### RECORDED DATA
* * * *

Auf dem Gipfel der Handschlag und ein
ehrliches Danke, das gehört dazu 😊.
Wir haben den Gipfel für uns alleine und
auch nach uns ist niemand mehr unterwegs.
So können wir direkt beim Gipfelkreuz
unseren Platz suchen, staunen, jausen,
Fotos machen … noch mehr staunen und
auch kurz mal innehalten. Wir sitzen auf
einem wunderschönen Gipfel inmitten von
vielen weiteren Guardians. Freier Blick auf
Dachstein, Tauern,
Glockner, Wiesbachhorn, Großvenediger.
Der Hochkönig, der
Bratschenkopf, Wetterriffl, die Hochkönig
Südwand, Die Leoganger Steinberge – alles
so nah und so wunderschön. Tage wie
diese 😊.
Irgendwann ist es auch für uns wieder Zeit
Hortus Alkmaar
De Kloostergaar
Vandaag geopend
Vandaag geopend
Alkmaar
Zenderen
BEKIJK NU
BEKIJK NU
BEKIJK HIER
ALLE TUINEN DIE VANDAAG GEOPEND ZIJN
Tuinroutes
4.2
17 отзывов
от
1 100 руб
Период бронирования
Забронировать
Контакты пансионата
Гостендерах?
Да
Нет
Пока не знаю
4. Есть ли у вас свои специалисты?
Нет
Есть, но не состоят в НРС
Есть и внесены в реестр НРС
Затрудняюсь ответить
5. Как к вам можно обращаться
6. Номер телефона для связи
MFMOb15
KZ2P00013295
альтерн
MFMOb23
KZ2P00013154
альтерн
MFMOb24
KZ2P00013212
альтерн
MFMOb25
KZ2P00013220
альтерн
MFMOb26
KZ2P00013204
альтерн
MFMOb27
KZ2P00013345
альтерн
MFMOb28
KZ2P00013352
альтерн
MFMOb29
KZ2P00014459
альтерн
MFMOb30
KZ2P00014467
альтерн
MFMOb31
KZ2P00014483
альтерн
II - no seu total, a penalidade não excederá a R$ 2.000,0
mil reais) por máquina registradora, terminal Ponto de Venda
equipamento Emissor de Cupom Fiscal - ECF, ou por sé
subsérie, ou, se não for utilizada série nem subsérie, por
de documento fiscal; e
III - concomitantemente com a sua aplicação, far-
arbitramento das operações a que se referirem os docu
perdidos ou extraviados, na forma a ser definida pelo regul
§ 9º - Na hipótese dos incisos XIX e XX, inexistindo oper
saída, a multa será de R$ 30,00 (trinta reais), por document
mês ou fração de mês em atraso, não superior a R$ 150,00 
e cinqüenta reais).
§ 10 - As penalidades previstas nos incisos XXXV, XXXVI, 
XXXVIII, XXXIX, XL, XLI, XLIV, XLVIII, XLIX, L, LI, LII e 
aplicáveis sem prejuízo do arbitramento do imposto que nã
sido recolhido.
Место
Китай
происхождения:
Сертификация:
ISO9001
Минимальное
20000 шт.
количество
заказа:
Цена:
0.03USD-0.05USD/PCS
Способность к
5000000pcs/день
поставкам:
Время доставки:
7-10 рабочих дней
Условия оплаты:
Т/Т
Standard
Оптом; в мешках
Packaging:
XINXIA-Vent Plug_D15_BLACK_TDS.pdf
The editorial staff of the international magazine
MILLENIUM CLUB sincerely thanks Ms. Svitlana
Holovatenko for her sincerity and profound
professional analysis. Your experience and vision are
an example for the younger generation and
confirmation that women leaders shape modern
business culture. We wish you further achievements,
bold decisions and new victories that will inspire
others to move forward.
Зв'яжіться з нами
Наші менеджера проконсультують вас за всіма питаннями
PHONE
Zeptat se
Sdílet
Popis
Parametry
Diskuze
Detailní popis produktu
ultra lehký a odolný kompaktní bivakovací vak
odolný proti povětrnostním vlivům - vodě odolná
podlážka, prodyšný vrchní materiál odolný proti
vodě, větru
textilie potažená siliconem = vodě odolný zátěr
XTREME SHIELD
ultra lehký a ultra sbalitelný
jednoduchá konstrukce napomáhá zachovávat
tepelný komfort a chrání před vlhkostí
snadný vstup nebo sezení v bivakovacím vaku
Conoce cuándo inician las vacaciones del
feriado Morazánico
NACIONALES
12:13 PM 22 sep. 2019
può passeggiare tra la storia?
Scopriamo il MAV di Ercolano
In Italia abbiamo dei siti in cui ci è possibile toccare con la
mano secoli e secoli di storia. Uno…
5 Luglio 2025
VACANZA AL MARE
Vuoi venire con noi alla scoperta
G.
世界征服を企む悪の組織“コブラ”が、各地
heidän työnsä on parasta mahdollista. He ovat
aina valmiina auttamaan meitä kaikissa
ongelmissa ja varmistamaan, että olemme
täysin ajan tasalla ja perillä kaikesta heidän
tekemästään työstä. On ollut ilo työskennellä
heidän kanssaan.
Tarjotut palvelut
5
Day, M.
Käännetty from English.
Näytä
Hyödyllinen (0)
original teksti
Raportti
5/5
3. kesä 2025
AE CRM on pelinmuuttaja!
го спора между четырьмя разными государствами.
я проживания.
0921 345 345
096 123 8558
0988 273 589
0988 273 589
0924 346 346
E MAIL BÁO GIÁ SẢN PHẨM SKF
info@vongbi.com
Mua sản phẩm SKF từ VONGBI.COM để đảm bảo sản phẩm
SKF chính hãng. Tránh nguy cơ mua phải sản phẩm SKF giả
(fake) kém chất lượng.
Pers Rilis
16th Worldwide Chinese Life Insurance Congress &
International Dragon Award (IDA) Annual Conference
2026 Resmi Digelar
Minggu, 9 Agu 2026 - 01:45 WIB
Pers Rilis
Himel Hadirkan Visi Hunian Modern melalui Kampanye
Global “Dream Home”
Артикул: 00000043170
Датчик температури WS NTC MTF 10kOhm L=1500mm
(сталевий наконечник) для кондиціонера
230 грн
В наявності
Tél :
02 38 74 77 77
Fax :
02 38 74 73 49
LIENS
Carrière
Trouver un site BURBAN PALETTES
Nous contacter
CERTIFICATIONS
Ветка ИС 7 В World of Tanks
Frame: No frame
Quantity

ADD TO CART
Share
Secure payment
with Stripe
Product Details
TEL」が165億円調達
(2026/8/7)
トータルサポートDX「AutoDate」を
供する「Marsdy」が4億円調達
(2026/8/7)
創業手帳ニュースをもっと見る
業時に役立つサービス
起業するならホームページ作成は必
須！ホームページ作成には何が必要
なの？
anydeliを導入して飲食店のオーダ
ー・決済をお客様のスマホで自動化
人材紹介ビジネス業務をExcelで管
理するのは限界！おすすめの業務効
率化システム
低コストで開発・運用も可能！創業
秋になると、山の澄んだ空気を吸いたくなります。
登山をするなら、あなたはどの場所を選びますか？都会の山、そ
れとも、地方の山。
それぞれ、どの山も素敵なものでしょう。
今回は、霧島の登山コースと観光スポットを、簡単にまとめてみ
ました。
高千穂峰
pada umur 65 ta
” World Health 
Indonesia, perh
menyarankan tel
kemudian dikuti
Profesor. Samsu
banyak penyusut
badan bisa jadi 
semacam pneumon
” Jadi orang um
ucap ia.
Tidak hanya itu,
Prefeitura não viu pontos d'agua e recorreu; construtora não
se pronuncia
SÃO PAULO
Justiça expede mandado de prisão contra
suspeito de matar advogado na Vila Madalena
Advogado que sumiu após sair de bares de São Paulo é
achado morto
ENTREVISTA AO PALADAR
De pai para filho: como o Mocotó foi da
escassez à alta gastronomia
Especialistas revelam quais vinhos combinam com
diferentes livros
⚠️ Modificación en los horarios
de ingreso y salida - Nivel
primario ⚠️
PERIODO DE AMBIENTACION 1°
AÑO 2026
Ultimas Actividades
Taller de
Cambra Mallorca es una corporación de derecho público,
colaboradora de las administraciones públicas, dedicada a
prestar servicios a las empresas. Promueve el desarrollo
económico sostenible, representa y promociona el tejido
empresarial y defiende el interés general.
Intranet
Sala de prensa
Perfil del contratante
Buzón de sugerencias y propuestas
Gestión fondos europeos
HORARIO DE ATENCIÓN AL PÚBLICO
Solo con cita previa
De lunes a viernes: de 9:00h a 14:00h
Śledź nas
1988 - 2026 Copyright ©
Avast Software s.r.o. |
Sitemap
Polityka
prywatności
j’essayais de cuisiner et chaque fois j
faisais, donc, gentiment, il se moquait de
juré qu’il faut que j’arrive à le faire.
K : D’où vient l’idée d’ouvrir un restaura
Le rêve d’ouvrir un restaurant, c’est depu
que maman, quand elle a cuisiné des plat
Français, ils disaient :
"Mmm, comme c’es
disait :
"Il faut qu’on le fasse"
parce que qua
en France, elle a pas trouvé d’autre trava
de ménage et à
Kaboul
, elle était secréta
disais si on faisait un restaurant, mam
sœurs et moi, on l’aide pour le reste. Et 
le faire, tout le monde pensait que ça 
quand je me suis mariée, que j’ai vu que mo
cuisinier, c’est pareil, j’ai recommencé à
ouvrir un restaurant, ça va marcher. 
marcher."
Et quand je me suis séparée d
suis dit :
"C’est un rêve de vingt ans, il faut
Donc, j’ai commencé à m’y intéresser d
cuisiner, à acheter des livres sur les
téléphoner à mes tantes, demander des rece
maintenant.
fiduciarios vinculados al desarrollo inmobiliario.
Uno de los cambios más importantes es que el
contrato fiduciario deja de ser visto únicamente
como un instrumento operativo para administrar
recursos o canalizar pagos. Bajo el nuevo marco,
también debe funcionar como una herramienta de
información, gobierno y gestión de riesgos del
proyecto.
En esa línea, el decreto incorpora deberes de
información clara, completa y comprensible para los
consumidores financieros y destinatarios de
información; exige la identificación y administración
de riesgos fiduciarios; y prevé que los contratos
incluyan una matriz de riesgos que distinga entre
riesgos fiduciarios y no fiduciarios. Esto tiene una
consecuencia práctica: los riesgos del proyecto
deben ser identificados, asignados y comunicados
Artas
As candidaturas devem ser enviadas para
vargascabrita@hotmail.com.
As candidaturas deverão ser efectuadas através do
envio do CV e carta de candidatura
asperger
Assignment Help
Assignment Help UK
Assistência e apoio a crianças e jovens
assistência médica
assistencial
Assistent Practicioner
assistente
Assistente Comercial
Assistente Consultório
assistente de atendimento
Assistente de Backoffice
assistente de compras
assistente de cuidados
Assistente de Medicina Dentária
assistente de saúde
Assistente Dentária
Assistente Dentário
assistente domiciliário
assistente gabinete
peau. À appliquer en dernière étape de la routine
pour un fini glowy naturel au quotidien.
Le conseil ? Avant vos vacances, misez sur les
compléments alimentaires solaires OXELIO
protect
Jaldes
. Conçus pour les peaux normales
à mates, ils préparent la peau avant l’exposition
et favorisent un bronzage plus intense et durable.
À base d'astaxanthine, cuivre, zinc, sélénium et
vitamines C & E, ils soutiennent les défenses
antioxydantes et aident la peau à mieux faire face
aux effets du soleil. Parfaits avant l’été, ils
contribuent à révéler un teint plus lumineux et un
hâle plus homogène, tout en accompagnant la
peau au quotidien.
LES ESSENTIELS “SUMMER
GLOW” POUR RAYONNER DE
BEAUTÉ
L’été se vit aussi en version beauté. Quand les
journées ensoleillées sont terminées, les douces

* * * *

Copy out verbatim the lines of the items above, from the very start through the line containing "Fotos machen … noch mehr staunen und".

### EXERCISE RESULT
Auf dem Gipfel der Handschlag und ein
ehrliches Danke, das gehört dazu 😊.
Wir haben den Gipfel für uns alleine und
auch nach uns ist niemand mehr unterwegs.
So können wir direkt beim Gipfelkreuz
unseren Platz suchen, staunen, jausen,
Fotos machen … noch mehr staunen und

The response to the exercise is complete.